San Augustine..............-..........................2500






Compared to earlier reports, the Mexican centers of population, Bexar and La Bahaia decreased in population by half while the American settlements showed major growth. Another report, also done in 1834, should there were 4,000 Spanish speaking residents of Texas versus 20,000 who spoke English.

When Farias was exiled by Santa Anna, Father Muldoon was able to again visit Stephen F. Austin. He brought him books, mailed his letters and brought him letters from Texas. Austin was moved from solitary confinement and other improvements were made in his prsion life. Among his visitors was Dr. James Grant who lent Austin $200. In June 1834, Father Muldoon wrote Oliver Jones, a friend of Austin, that he thought Austin would be released soon. It was not to happen for another year. There is little doubt Father Muldoon saved Austin's life. What is difficult to understand are the motives of Santa Anna. Why did he keep Austin imprisoned for more than a year after he took office? Why was he allowing Muldoon to comfort him? Why did he release him later?

There is evidence to suggest that a Mexican investigation into a land fraud scheme by some unscrupulous Texans was part of the delay. Those operating the scheme claimed Austin was a part of their operation. They made this claim while Austin was safe in a Mexican jail and could do little about it. They used Austin's name to add legitimacy to their scam to interest potential investors that trusted Austin. By implicating Austin as one of their leaders in the subsequent investigation, Austin was kept longer in the Mexican jail. This provided the schemers plenty of time to make their money and skedaddle. Any quick look at the facts show Austin to be innocent. On the other hand the investigation of Austin's supposed part in the scheme may also have been used as a screen for what Santa Anna was really doing.

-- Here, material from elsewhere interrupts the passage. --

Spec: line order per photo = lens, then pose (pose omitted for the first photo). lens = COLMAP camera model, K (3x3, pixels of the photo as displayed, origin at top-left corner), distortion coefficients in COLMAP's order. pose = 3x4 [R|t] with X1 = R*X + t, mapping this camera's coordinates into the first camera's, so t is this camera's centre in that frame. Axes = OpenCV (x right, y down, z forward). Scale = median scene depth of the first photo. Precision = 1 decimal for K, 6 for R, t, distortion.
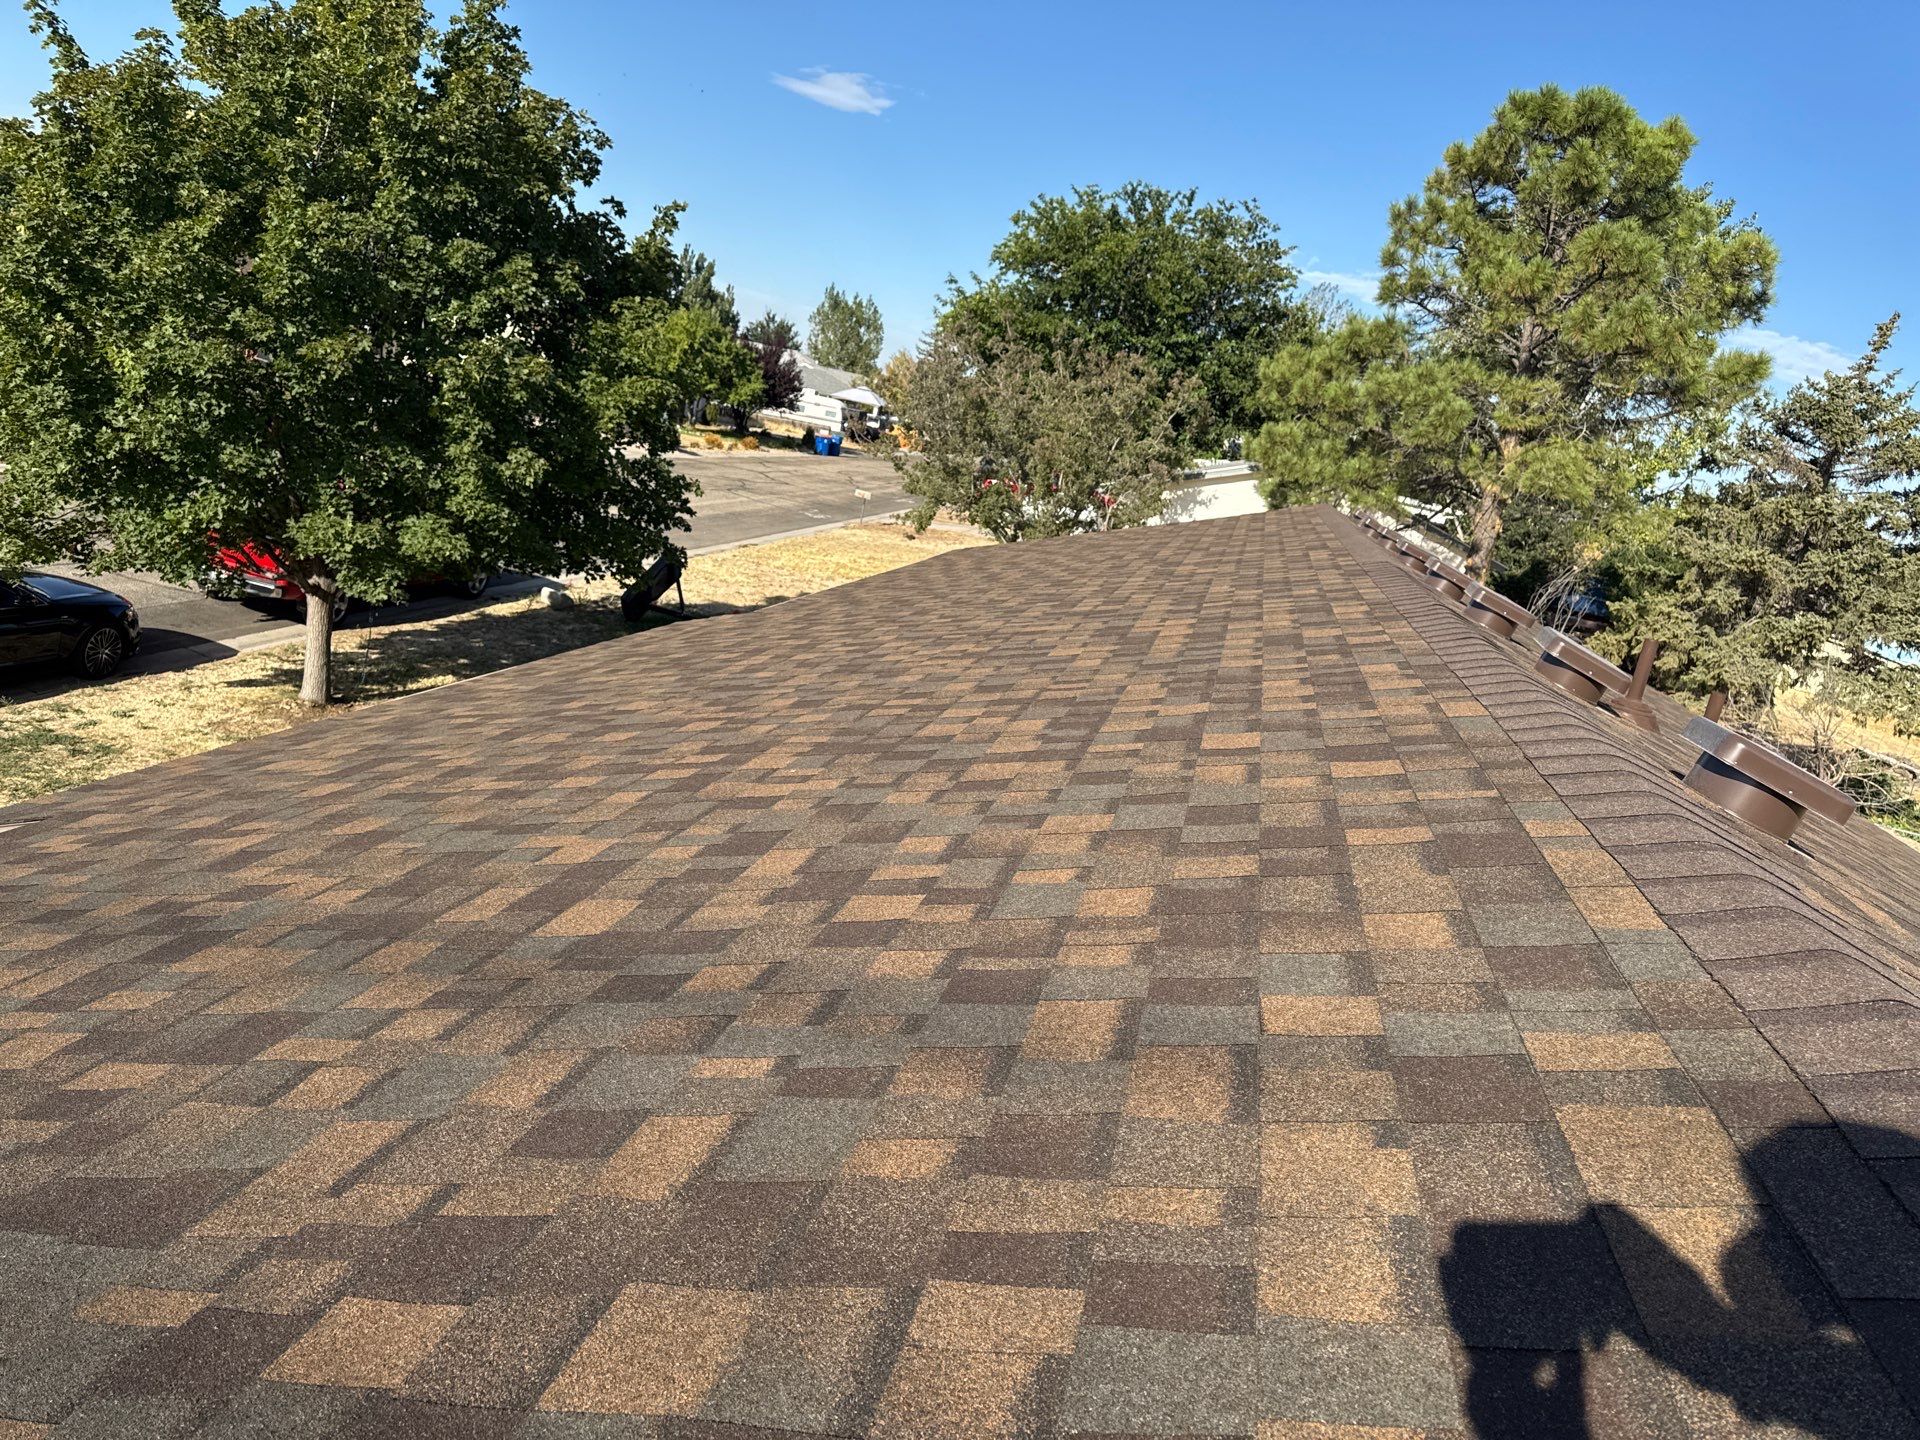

It is generally believed that Santa Anna was formulating his plans for Texas at this point and he did not know what part Austin would play in them. Perhaps he felt Austin, feeling the power of the Mexican government and humbled in his or by his imprisonment, would be a moderating influence on the Texans. Santa Anna was wrong if he thought that. Stephen F. Austin came away from his eighteen months of imprisonment convinced of two things. First, his initialjudgement of Father Muldoon was correct. The good padre was a true friend of his and of Texas. Throughout the remainder of his life, Austin would not tolerate criticism of Father Muldoon. Second, Texas could not develop and prosper as it should in a Mexican confederation. All efforts should be directed to separating Texas from Mexico and uniting it with the United States of America!.........but not quite yet, not openly. Austin knew the politics of the time. The President of Mexico was disposed to pounce on any sign of rebellion and the President of the United States of America was not disposed to enter the internal affairs of neighboring sovereign country.

Back in Texas, most of the settlers were still hoping to work things out with Mexico. They heard rumblings that Santa Ann had changed his stripes, but they had not been faced with anything in Texas. Austin's imprisonment disturbed the Texans and they did not understand it. They felt they needed more information before making a decision. A confusing element was Austin's alleged participation in the land specualtion deal. A minority of Texans were declaring that Texas declare its independence and seek U.S.assistance. Mention was made of Houston's special relationship with General, now President Andrew Jackson and they took note of the fact that increasing numbers of troops had been assigned General General Gaines at Natchitoches. The U. S. fort, Fort Jessup, was located west of the former site of Los Adaes but not on the Sabine River.